__SELECTED TEXT__

IKWTCBS Key Events

  • Send off

    Maya at 3 years old and her brother, Bailey at 4 years old are sent to a racist Southern town, Stamps, Arkansas to live with their paternal grandmother after their parents' divorce.
  • Family hides Uncle Willie

    Momma hides Uncle Willie in a bin of potatoes and onions to protect him from racial violence after a former white sheriff warns her that a mob is looking for a scapegoat to lynch. The warning comes after whites claim that a Black man has "messed with" a white woman, and the Klu Klux Klan (KKK) is seeking revenge on Black men.
  • Christmas Day

    Maya and Bailey unexpectedly receive Christmas gifts from their parents at seven and eight years old. They realize that their parents are alive after telling themselves "they were dead" for long. This moment is significant because they are confronted by the painful reality of their abandonment, that they even begin to blame themselves. Withal, they also receive no message from either parents. Their father sends them his own photograph, expressive of his self centeredness
  • Father's Appearance

    After being absent from the children’s lives for years, their father arrives in Arkansas, Stamps unexpectedly taking them to live with their mother in St. Louis. Maya felt neither glad nor sad to see him go when they reach St. Louis. She regards him as a stranger, for he shows little genuine effort to care for her. For she doesn't believe he's her father.
  • Maya's Rape Experience in St. Louis

    The children move in with their mother and her boyfriend, Mr Freeman. At 8 years old, Marguerite is sexually assaulted and raped by Mr. Freeman. Shame and guilt make her misrepresent and interpret Mr. Freeman’s abuse as affection. After being threatened, she later tells Bailey who then tells his uncles, and the case is taken to court. He is later arrested, gets released a day later but is beaten to death. His death rather torments her as she thinks her lie in court caused his death.
  • Maya's vow of silence

    After the trial and death of her rapist, Maya and Bailey are sent back to Stamps, Arkansas. She chooses to not speak to anyone but Bailey which she does for 6 years out of guilt because she thought she was the cause of Mr Freeman's death.
    Quoted from ikwtcbs :
    “I thought, my voice killed him,” ......... “I killed that man because I told his name. And then I thought I would never speak again, because my voice would kill anyone.”

__STUDY MATERIAL__
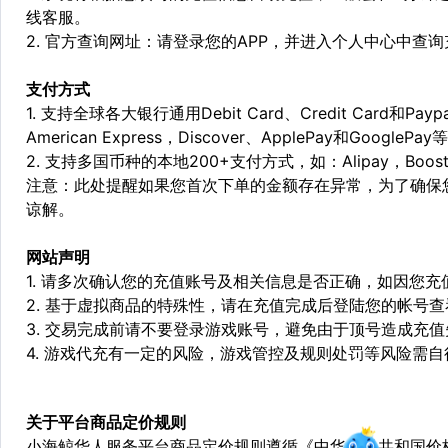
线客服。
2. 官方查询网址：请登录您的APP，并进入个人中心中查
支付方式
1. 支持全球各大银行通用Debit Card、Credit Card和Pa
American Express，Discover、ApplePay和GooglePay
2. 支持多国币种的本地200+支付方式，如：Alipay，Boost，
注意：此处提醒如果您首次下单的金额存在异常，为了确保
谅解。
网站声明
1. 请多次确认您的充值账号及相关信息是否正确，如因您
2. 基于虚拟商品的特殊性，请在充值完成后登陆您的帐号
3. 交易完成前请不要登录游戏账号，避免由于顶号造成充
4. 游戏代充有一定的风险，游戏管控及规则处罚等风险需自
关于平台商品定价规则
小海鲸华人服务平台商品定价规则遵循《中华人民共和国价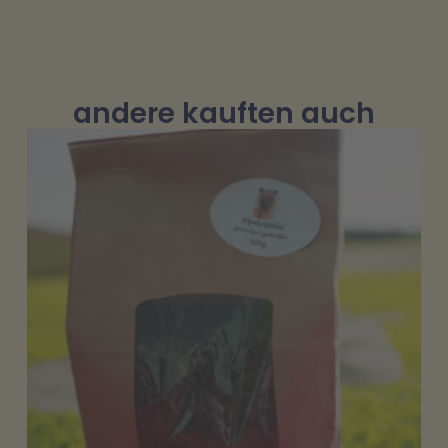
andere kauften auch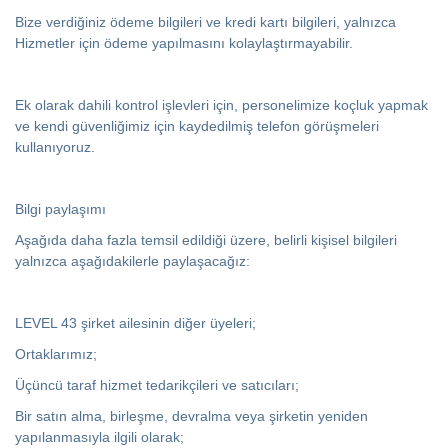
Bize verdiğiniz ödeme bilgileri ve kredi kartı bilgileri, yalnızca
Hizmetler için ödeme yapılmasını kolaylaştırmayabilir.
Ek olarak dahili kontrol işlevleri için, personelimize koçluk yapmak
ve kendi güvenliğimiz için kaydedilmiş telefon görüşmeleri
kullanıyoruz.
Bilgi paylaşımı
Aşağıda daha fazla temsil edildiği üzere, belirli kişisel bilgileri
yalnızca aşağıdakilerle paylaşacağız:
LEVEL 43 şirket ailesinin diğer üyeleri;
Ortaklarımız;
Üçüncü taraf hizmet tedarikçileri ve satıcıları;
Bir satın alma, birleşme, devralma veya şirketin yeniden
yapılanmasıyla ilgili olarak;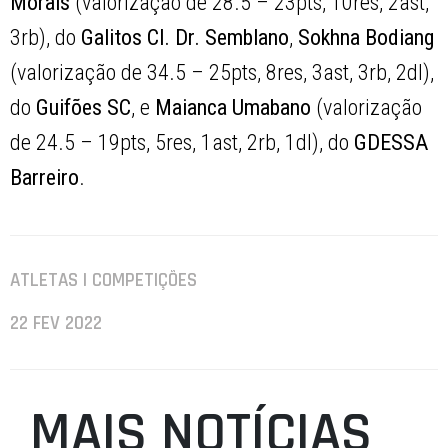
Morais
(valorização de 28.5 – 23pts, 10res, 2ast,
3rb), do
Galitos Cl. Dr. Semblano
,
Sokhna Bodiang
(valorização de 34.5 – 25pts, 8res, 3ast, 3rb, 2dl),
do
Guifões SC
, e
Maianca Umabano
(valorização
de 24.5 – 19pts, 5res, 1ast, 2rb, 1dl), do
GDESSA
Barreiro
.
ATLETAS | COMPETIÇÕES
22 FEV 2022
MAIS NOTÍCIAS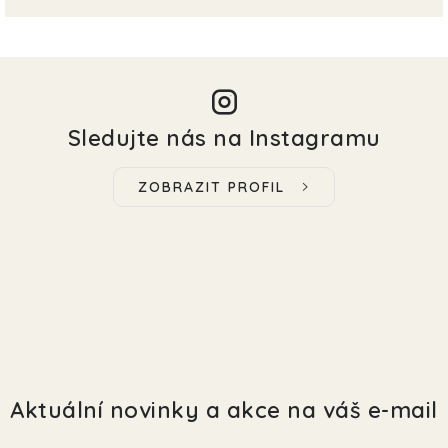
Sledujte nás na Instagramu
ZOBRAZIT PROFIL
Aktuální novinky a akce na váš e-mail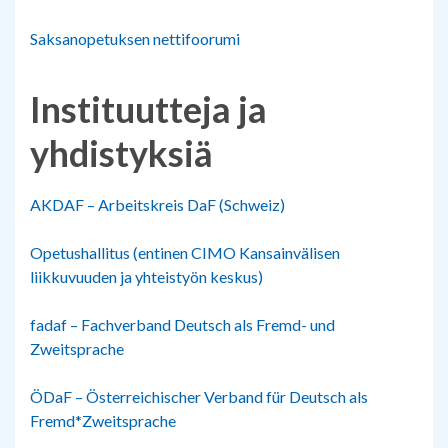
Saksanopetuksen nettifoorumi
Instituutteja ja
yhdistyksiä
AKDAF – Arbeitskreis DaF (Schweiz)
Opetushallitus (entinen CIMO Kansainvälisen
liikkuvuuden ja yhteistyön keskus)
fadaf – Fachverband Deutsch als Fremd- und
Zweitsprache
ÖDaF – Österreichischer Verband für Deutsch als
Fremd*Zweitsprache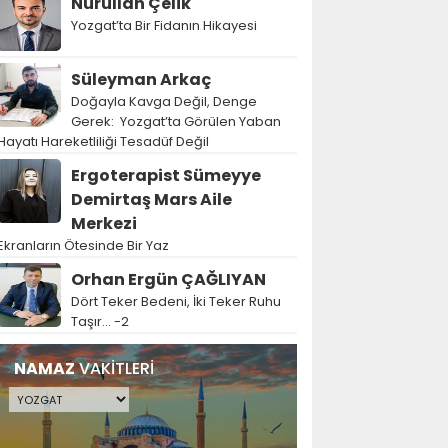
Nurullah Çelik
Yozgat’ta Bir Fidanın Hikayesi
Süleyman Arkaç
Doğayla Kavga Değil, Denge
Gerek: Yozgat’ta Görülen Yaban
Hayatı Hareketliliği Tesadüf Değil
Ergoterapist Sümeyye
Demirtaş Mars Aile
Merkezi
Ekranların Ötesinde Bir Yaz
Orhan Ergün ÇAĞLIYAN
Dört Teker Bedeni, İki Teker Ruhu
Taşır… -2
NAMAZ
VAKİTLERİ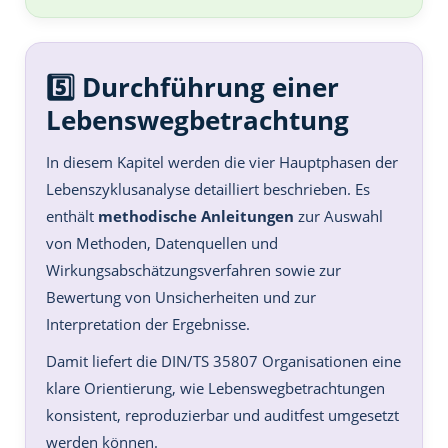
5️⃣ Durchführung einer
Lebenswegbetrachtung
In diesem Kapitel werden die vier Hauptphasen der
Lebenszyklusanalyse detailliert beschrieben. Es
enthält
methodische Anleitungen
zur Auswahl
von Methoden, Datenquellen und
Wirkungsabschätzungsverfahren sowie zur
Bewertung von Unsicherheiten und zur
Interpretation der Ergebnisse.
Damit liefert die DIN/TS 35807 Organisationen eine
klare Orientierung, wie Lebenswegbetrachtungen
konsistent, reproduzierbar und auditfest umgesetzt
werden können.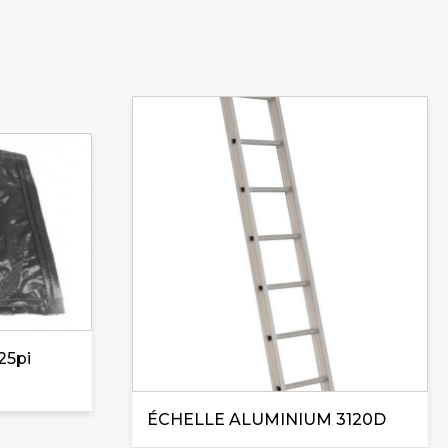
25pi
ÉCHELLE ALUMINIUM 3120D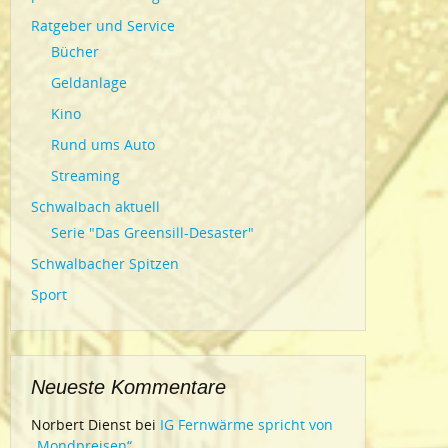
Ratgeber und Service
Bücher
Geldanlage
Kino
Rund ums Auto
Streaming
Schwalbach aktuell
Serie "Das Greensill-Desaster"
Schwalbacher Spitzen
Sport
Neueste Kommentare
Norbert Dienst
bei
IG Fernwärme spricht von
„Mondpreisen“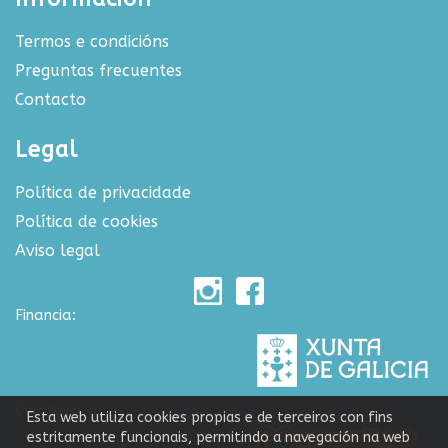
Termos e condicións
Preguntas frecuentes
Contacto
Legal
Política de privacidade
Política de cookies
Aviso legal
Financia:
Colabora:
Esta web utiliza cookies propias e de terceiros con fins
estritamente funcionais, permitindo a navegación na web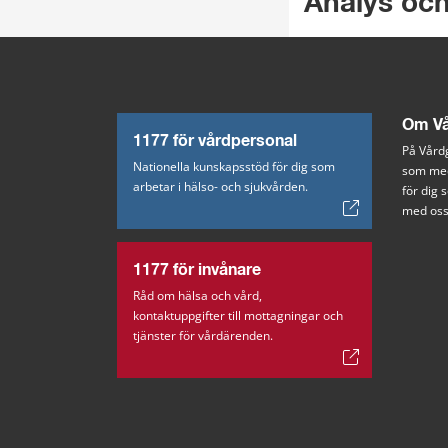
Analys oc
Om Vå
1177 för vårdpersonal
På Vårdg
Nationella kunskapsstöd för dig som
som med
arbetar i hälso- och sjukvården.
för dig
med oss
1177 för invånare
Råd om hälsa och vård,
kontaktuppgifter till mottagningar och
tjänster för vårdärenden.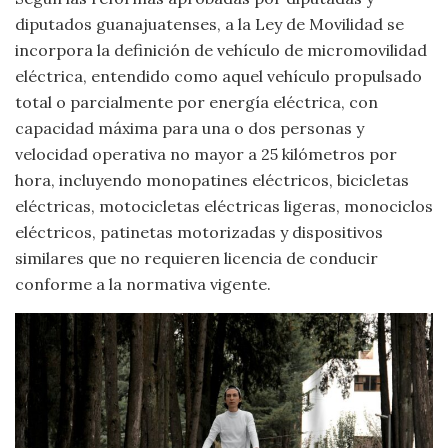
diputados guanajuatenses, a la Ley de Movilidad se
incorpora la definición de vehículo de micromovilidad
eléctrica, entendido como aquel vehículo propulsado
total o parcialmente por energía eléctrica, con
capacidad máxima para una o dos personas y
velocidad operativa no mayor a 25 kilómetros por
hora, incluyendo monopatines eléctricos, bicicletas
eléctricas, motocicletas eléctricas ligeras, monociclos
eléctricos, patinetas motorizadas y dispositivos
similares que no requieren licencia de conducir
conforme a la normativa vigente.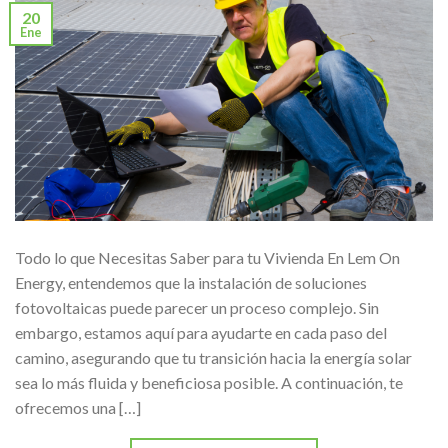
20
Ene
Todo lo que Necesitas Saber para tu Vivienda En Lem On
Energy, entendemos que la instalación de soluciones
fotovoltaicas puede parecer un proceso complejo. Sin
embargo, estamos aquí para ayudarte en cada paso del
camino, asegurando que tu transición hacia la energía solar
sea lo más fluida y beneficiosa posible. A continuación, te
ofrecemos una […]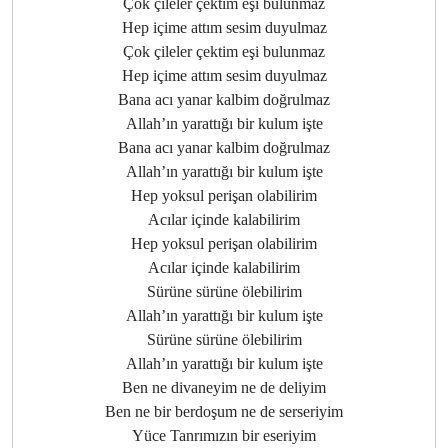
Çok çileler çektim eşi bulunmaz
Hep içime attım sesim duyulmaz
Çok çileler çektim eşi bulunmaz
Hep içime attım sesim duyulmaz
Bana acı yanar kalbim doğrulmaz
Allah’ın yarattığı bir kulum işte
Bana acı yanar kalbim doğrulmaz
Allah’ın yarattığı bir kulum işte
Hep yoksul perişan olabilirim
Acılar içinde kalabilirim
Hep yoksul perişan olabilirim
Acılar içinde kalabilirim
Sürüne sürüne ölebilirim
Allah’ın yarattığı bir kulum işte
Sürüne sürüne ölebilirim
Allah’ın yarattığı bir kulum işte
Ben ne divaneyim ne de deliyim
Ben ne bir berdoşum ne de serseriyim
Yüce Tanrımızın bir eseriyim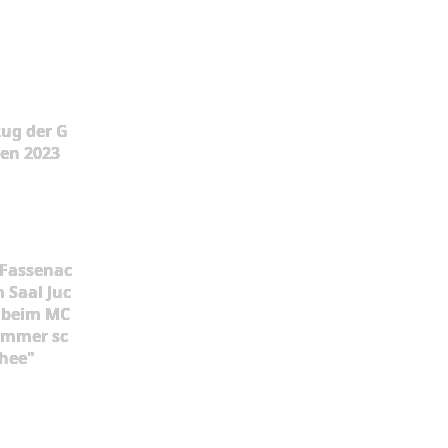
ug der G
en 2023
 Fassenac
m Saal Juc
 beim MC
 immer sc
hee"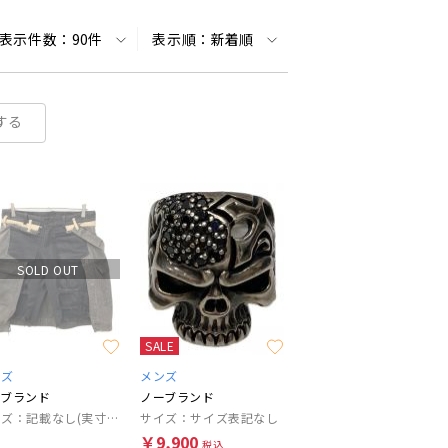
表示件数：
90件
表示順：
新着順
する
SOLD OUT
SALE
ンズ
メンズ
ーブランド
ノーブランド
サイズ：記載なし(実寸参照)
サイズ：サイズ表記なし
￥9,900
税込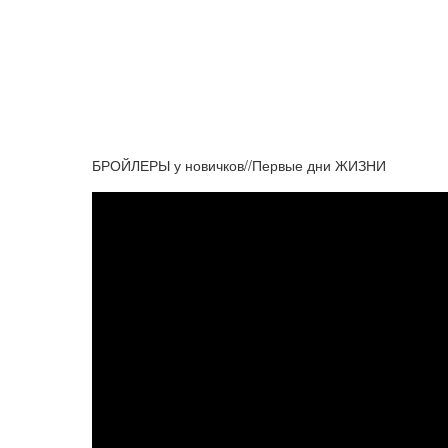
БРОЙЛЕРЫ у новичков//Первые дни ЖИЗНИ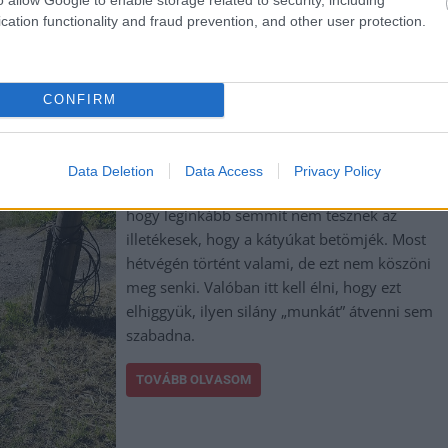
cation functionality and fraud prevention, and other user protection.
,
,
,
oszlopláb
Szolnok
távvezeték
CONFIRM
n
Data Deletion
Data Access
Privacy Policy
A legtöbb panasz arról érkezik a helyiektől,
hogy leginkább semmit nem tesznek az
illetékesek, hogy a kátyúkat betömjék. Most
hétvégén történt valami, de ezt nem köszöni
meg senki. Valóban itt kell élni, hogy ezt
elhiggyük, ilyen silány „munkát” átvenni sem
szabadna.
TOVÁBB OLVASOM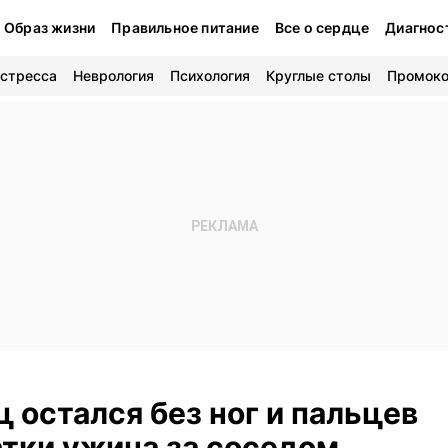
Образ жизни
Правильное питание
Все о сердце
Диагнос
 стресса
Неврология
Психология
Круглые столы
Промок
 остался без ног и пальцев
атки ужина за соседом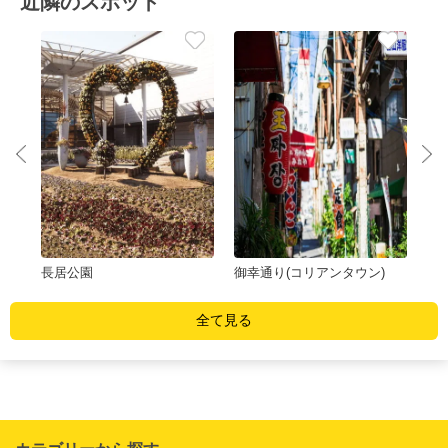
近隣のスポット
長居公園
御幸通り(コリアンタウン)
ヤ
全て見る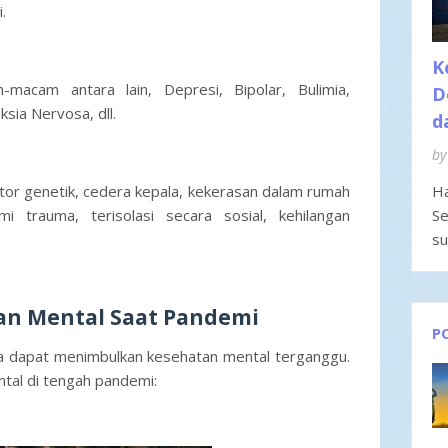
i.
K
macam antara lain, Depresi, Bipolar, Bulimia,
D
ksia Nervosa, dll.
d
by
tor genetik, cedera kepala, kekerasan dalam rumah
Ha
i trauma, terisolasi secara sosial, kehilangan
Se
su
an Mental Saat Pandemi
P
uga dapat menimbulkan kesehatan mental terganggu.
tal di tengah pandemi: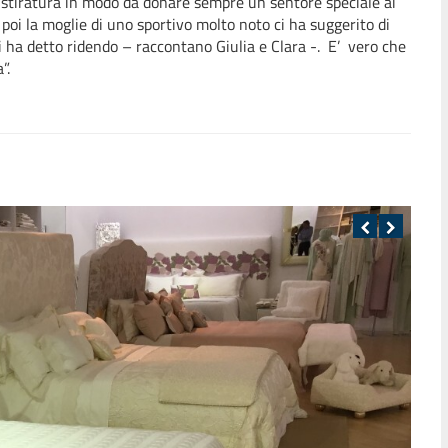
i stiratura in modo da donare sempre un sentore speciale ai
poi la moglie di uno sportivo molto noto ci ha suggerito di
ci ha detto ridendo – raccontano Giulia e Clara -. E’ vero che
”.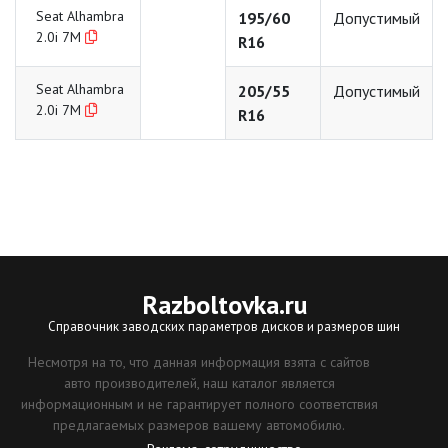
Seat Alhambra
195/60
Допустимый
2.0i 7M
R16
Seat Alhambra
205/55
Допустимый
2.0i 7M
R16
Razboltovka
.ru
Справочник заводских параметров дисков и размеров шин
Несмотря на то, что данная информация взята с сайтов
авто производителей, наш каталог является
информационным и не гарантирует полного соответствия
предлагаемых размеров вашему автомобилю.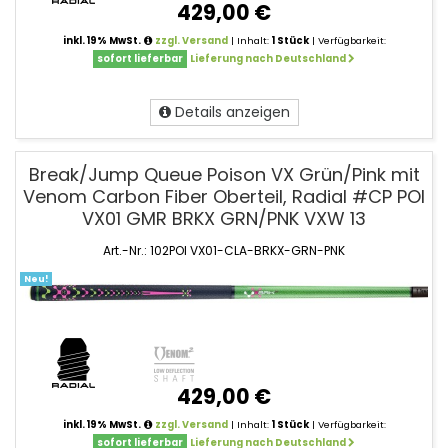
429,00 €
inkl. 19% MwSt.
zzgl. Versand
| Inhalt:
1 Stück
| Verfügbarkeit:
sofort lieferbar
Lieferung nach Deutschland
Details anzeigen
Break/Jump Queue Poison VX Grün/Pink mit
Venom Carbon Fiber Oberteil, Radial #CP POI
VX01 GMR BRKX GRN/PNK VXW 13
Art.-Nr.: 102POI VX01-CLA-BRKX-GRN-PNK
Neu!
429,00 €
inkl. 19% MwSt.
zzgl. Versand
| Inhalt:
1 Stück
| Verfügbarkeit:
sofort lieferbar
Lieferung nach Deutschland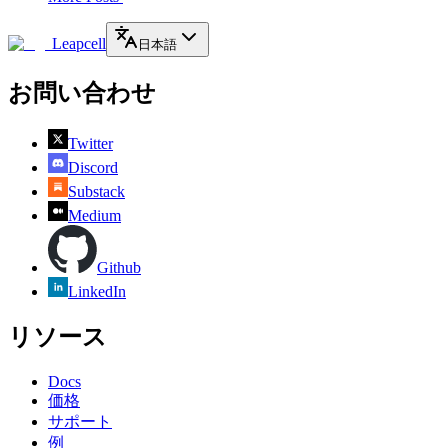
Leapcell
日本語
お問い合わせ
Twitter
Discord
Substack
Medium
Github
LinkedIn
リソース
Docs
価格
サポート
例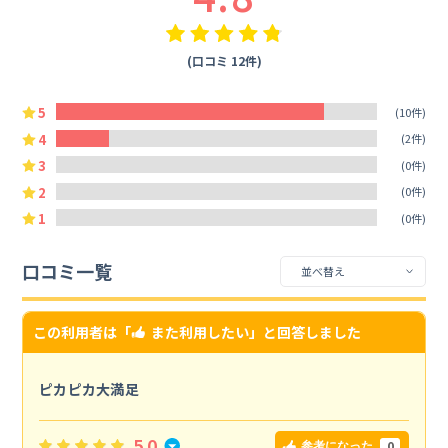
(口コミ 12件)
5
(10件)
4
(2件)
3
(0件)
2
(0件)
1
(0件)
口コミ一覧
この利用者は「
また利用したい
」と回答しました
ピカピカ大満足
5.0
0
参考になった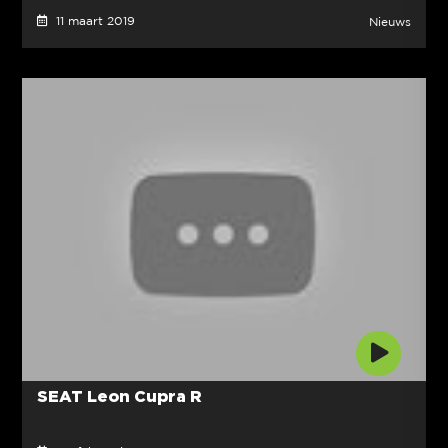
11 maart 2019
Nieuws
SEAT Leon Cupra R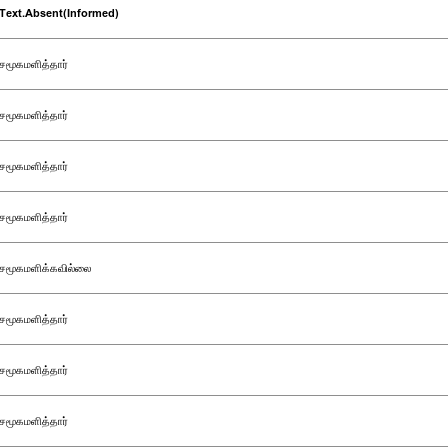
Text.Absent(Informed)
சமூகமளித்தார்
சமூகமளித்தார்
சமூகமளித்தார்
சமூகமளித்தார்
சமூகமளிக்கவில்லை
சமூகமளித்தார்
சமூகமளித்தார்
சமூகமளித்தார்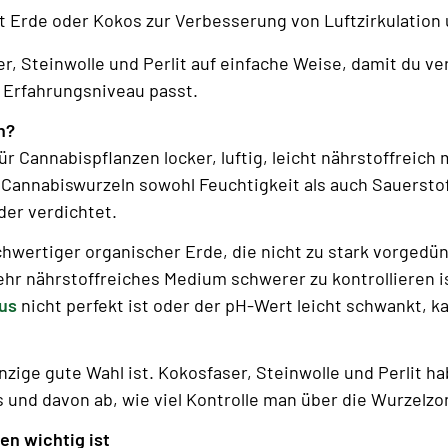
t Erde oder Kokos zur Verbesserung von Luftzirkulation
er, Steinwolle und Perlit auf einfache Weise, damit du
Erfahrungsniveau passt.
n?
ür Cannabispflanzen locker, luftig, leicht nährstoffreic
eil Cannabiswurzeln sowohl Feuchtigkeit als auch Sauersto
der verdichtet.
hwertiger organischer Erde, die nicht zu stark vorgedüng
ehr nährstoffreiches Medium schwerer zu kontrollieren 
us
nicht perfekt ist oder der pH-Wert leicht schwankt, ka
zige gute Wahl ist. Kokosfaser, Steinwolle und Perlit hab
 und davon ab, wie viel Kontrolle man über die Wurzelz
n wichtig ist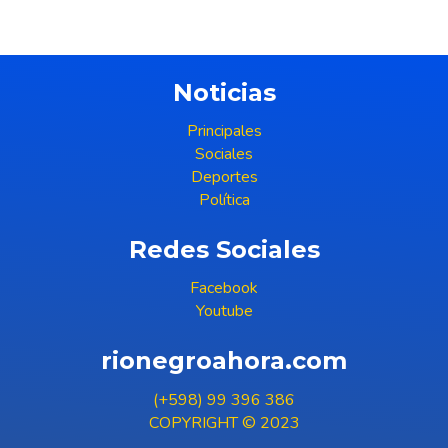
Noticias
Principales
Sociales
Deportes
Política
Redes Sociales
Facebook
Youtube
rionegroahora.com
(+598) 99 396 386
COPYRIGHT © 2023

__ACTIONS TO TAKE__
**a)** Drawing on the summary of key events, explain in one to three sentences why Maya speaks to no one but Bailey after she is sent back to Stamps.
**b)** Write the next part of the summary of key events, picking up after its closing quotation and keeping the same style.
The records above are separate material, apart from the summary of key events.

__RESULTS OF THE TASKS__
**a)** Maya keeps silent for six years out of guilt, because she believes she caused Mr. Freeman's death. In her words, she killed him by telling his name and thought her voice would kill anyone.

**b)**
  • Maya's encounter with Mrs Bertha Flowers

    After 6 years of being mute, she met Mrs Flowers who teaches her about the power of the human voice. Mrs Flowers helps Maya speak by encouraging her to read aloud and memorize poems in hope that she's able to connect poetry with her own life and gain the confidence to start talking again. With time however, Maya does begin to speak
  • Maya works for Mrs Viola Cullinan

    Maya takes a job in Mrs. Cullinan’s house at 10 y/o. Ms Cullinan and one of her friends infuriated Maya by suggesting that Mrs. Cullinan calls her “Mary” because “Margaret” is too long. Even worse, Maya notes, her name is Marguerite, not Margaret. She deliberately breaks her heirloom china in hope to get fired, making it look like an accident. The woman then insults Maya with a racist slur. This moment is significant signaling her deepened sense of self-worth.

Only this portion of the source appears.